=== Section Start ===

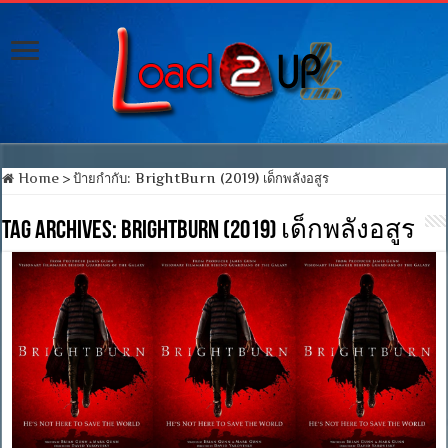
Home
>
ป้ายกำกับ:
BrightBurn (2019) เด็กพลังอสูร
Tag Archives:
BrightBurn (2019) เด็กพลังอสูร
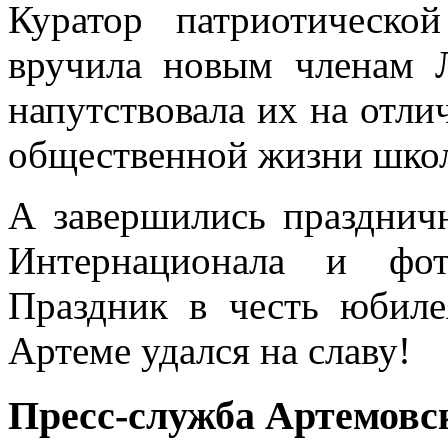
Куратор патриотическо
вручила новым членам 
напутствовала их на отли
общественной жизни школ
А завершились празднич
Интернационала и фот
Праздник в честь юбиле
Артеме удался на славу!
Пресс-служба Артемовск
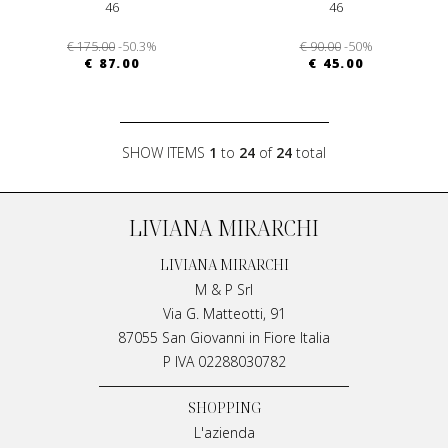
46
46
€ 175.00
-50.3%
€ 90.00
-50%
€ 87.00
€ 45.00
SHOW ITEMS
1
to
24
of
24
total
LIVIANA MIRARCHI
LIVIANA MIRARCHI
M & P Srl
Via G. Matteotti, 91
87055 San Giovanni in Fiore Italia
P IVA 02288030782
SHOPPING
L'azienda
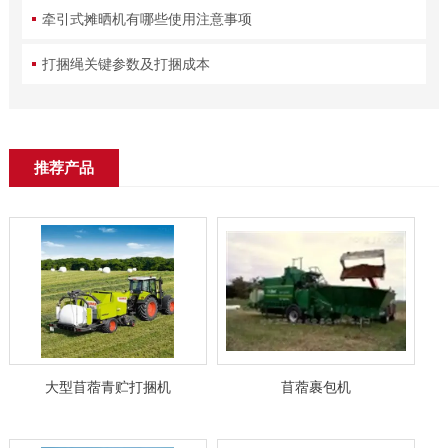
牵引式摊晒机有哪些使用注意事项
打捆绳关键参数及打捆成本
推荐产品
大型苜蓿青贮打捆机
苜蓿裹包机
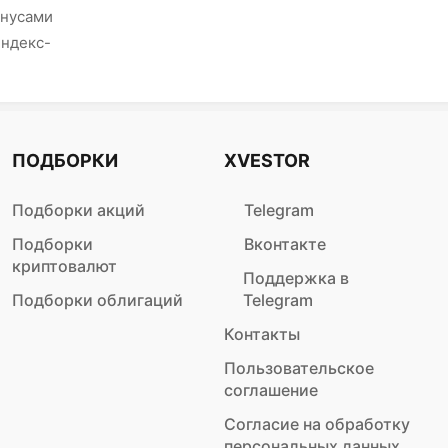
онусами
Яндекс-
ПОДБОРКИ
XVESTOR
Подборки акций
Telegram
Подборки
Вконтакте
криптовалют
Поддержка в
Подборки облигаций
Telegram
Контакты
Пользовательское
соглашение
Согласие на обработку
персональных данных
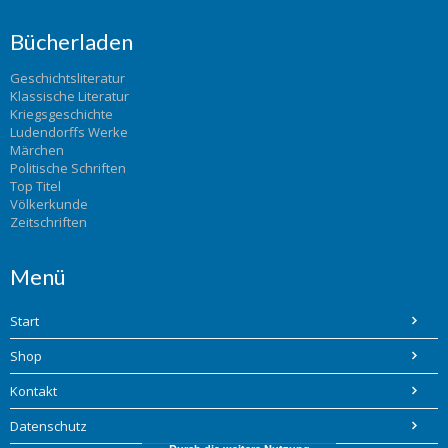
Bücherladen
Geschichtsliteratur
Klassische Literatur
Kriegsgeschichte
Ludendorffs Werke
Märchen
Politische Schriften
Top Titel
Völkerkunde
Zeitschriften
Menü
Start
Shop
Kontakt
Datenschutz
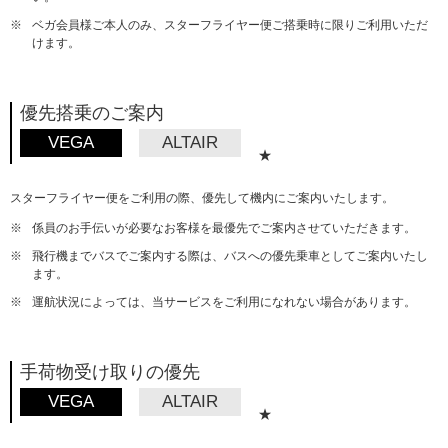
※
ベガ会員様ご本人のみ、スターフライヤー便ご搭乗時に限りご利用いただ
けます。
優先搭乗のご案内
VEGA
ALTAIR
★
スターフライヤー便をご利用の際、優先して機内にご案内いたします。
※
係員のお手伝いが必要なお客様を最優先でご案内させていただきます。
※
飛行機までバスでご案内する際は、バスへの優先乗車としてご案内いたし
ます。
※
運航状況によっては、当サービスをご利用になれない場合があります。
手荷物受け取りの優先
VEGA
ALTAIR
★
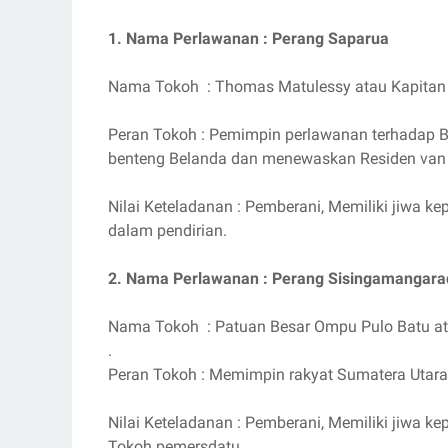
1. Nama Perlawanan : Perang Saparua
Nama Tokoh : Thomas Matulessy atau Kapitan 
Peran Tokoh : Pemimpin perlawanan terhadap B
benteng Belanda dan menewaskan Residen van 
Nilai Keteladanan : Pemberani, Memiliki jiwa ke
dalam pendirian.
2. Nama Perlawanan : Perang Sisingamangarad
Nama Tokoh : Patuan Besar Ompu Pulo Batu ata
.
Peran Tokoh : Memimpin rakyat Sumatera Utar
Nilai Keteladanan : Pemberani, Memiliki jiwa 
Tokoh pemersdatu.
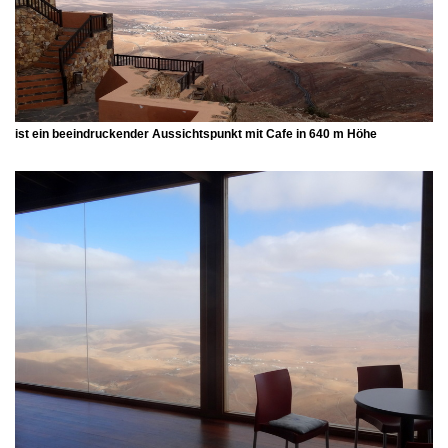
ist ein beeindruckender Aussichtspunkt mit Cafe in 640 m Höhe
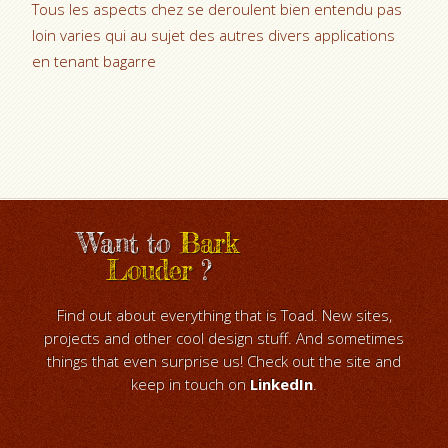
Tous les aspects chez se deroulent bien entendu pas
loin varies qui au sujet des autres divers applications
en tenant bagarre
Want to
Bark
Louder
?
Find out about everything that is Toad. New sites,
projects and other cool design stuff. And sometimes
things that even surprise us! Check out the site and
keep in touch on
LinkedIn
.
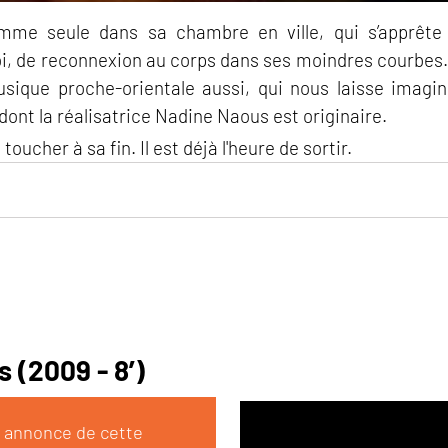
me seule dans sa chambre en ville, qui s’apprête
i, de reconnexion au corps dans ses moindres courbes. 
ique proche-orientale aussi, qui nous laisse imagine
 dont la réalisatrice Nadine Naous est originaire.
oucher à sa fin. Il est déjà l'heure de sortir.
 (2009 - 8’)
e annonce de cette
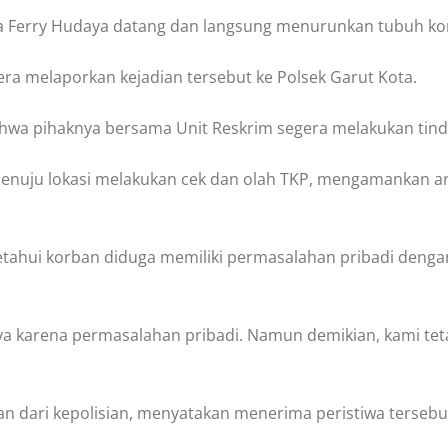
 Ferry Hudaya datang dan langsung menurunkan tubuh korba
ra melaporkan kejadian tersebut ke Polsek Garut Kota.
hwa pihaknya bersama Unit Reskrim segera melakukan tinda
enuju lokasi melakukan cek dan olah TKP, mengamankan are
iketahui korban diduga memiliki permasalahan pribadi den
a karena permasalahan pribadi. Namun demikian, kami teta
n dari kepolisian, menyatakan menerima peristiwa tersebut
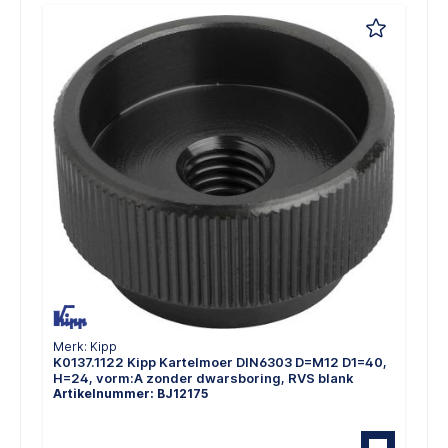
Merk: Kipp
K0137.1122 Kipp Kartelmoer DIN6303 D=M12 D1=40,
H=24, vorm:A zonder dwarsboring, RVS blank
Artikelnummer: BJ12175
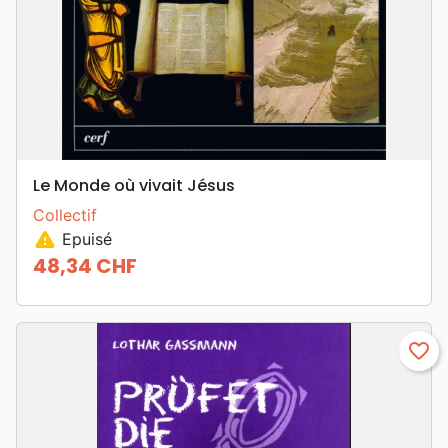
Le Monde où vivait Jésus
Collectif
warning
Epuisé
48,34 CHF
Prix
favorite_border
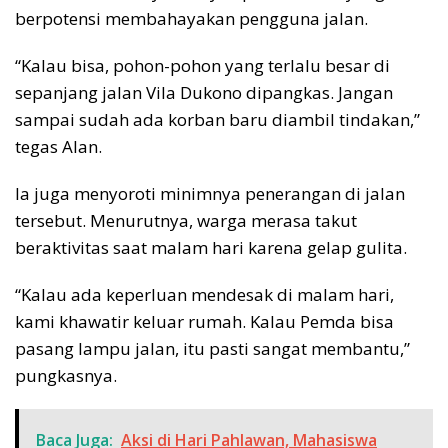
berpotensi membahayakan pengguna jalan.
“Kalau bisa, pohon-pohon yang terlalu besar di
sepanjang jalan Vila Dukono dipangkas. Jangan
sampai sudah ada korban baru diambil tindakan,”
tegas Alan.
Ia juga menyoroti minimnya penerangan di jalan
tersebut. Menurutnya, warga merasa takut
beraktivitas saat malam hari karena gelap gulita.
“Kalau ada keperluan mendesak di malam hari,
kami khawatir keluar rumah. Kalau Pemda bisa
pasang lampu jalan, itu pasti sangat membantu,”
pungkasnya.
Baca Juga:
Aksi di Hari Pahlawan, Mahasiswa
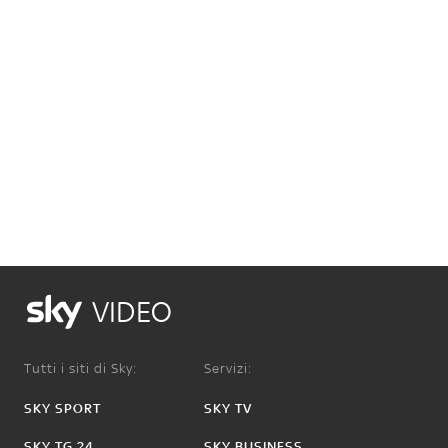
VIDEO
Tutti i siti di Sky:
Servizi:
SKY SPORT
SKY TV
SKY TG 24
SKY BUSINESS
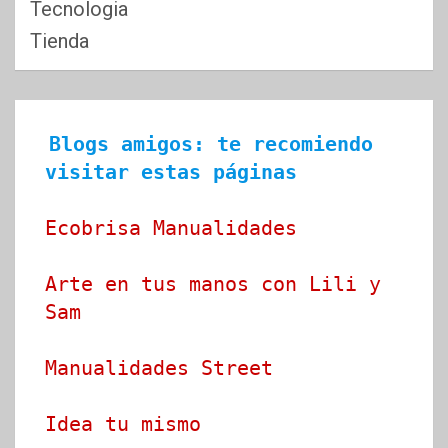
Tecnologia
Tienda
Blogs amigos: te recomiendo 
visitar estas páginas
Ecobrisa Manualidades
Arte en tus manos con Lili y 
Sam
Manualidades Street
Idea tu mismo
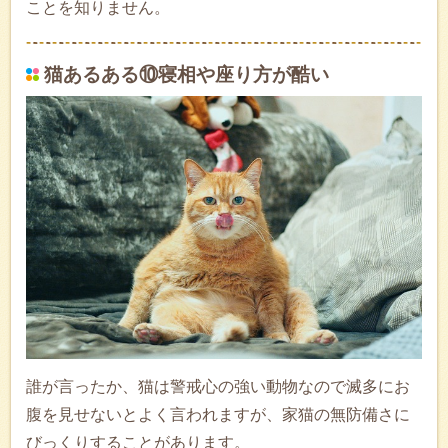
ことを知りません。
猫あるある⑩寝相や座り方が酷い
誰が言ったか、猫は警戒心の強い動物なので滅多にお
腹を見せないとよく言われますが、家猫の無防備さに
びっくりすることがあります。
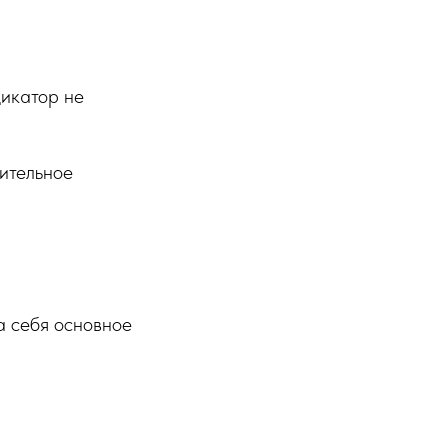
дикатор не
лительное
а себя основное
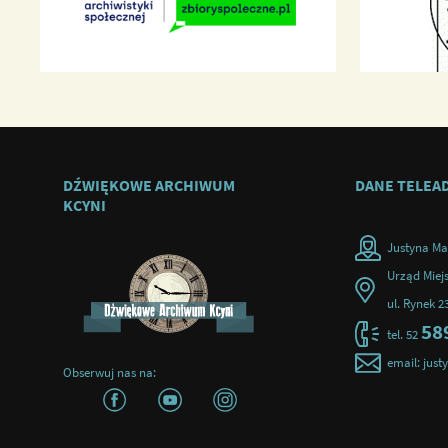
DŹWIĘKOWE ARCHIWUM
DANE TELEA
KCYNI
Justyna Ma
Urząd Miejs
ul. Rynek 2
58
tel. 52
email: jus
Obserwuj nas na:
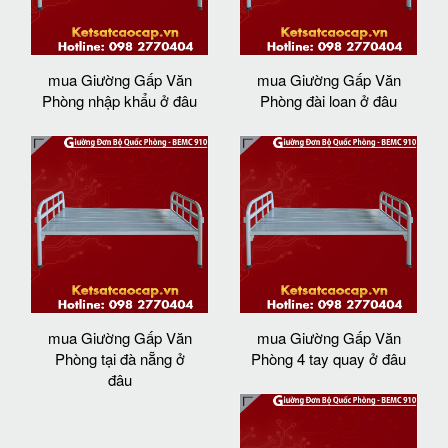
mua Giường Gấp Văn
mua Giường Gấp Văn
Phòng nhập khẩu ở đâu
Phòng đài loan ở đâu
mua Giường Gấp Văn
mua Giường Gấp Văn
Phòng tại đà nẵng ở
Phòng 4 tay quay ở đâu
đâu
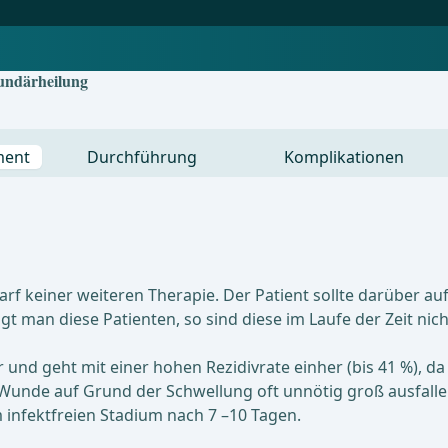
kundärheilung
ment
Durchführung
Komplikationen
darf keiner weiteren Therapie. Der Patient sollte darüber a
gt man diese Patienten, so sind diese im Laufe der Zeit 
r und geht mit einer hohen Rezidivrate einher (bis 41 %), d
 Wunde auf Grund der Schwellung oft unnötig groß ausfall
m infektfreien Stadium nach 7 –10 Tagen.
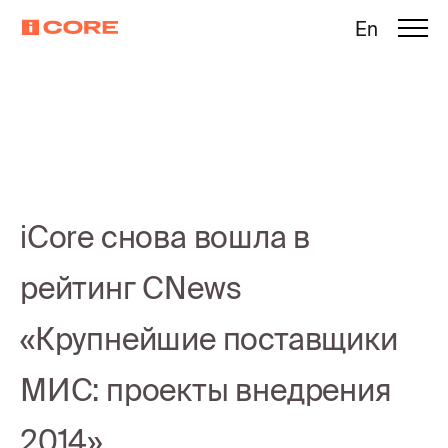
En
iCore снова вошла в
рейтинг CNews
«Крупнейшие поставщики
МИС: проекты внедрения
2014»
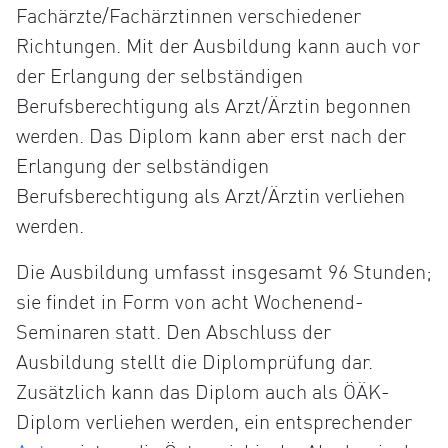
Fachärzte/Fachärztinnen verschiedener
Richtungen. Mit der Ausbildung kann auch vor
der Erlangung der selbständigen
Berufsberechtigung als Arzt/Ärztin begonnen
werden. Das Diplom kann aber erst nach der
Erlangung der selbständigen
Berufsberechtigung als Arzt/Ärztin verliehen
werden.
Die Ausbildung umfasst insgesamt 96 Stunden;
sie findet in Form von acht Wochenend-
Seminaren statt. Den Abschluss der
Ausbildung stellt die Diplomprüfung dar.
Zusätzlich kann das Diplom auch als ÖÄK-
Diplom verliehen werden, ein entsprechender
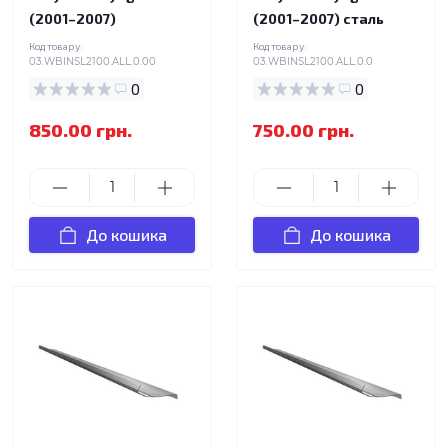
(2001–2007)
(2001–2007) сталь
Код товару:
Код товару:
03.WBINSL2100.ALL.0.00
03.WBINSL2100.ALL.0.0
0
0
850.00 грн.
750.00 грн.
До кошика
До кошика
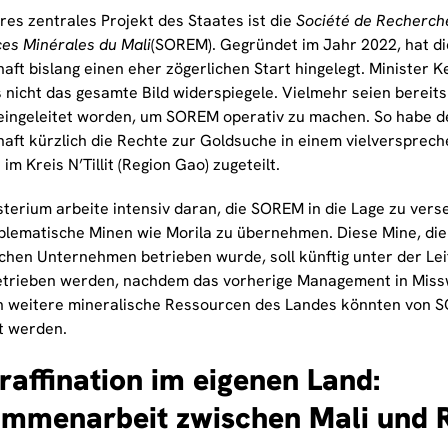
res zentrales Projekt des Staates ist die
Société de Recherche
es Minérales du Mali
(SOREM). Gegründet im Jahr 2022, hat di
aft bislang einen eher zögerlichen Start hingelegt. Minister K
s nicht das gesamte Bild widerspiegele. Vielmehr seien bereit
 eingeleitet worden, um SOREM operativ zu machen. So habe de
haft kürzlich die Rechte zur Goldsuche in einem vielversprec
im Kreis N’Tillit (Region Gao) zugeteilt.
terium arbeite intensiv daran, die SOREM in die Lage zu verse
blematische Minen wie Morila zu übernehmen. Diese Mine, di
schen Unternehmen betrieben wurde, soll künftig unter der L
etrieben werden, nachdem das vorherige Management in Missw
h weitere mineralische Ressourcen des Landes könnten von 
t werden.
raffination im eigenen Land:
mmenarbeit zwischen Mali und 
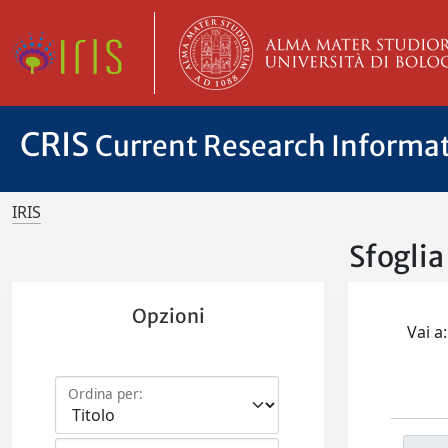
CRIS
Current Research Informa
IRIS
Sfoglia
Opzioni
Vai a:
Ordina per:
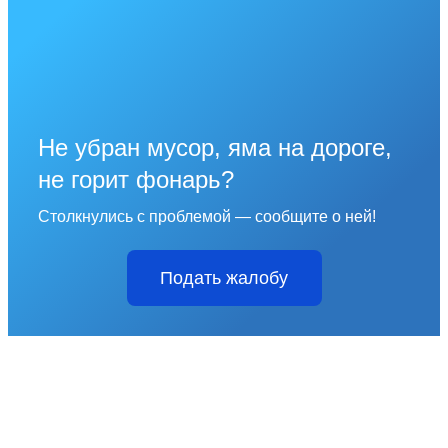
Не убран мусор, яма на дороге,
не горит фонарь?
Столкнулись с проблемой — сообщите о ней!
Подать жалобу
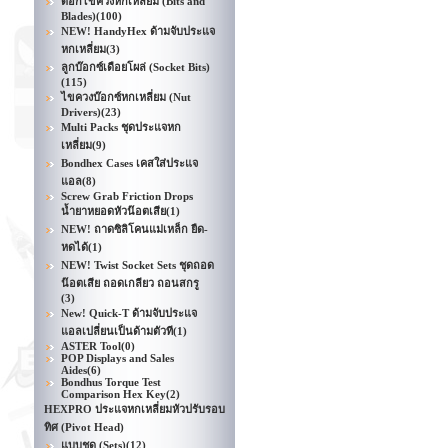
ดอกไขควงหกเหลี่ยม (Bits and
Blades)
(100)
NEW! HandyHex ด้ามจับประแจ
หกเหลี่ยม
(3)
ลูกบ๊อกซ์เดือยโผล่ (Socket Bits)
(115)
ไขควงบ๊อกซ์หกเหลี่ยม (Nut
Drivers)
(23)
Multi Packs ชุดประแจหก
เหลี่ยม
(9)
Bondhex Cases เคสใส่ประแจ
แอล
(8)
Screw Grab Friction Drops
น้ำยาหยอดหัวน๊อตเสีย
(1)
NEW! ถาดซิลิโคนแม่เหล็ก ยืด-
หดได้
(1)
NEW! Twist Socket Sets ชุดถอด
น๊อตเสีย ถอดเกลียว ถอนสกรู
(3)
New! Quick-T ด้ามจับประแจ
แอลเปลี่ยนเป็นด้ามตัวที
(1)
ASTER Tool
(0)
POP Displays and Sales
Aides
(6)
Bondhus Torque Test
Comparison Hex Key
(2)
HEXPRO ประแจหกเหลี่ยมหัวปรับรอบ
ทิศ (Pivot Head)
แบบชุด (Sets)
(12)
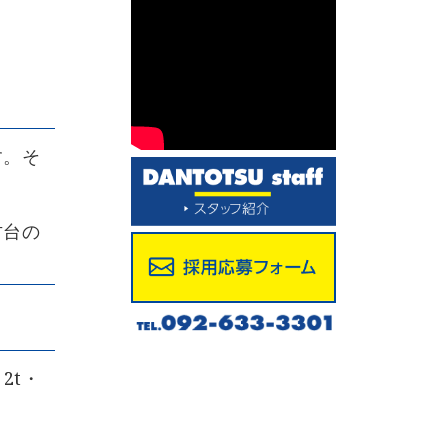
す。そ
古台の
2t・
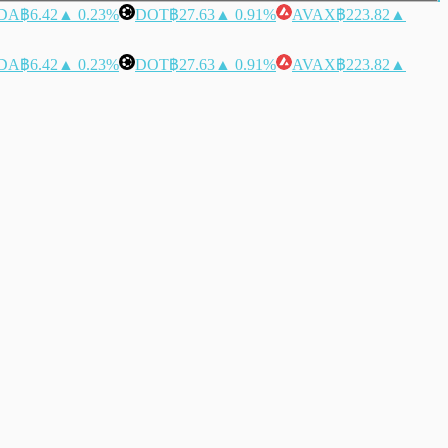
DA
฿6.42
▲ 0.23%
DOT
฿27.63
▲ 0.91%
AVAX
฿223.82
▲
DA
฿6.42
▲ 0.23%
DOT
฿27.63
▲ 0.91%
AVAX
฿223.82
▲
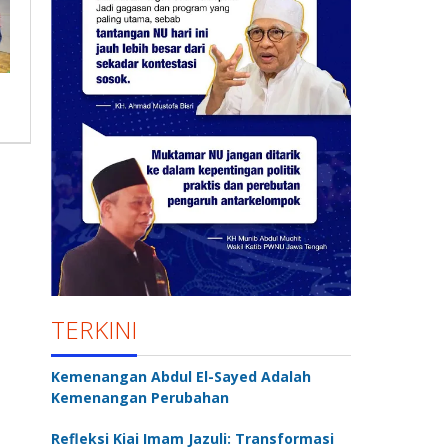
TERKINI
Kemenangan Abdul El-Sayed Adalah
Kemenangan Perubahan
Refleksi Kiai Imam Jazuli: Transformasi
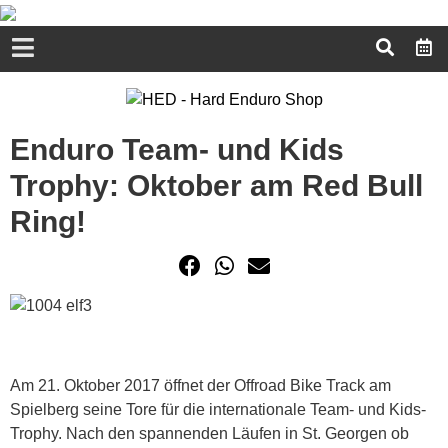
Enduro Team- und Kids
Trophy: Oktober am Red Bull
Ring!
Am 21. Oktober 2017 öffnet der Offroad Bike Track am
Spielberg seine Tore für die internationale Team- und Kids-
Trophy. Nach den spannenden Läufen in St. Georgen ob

=== Section End ===

What is expected - Each line from the first line of the entries through the line containing "Kriegsgeschichte" should be duplicated word for word, and nothing more; the pictures stay out.

Written solution -
Home
>
ป้ายกำกับ:
BrightBurn (2019) เด็กพลังอสูร
Tag Archives:
BrightBurn (2019) เด็กพลังอสูร
Куратор патриотическо
вручила новым членам 
напутствовала их на отли
общественной жизни школ
А завершились празднич
Интернационала и фот
Праздник в честь юбиле
Артеме удался на славу!
Пресс-служба Артемовск
46
46
€ 175.00
-50.3%
€ 90.00
-50%
€ 87.00
€ 45.00
SHOW ITEMS
1
to
24
of
24
total
LIVIANA MIRARCHI
LIVIANA MIRARCHI
M & P Srl
Via G. Matteotti, 91
87055 San Giovanni in Fiore Italia
P IVA 02288030782
SHOPPING
L'azienda
牵引式摊晒机有哪些使用注意事项
打捆绳关键参数及打捆成本
推荐产品
大型苜蓿青贮打捆机
苜蓿裹包机
онусами
Яндекс-
ПОДБОРКИ
XVESTOR
Подборки акций
Telegram
Подборки
Вконтакте
криптовалют
Поддержка в
Подборки облигаций
Telegram
Контакты
Пользовательское
соглашение
Согласие на обработку
персональных данных
Bücherladen
Geschichtsliteratur
Klassische Literatur
Kriegsgeschichte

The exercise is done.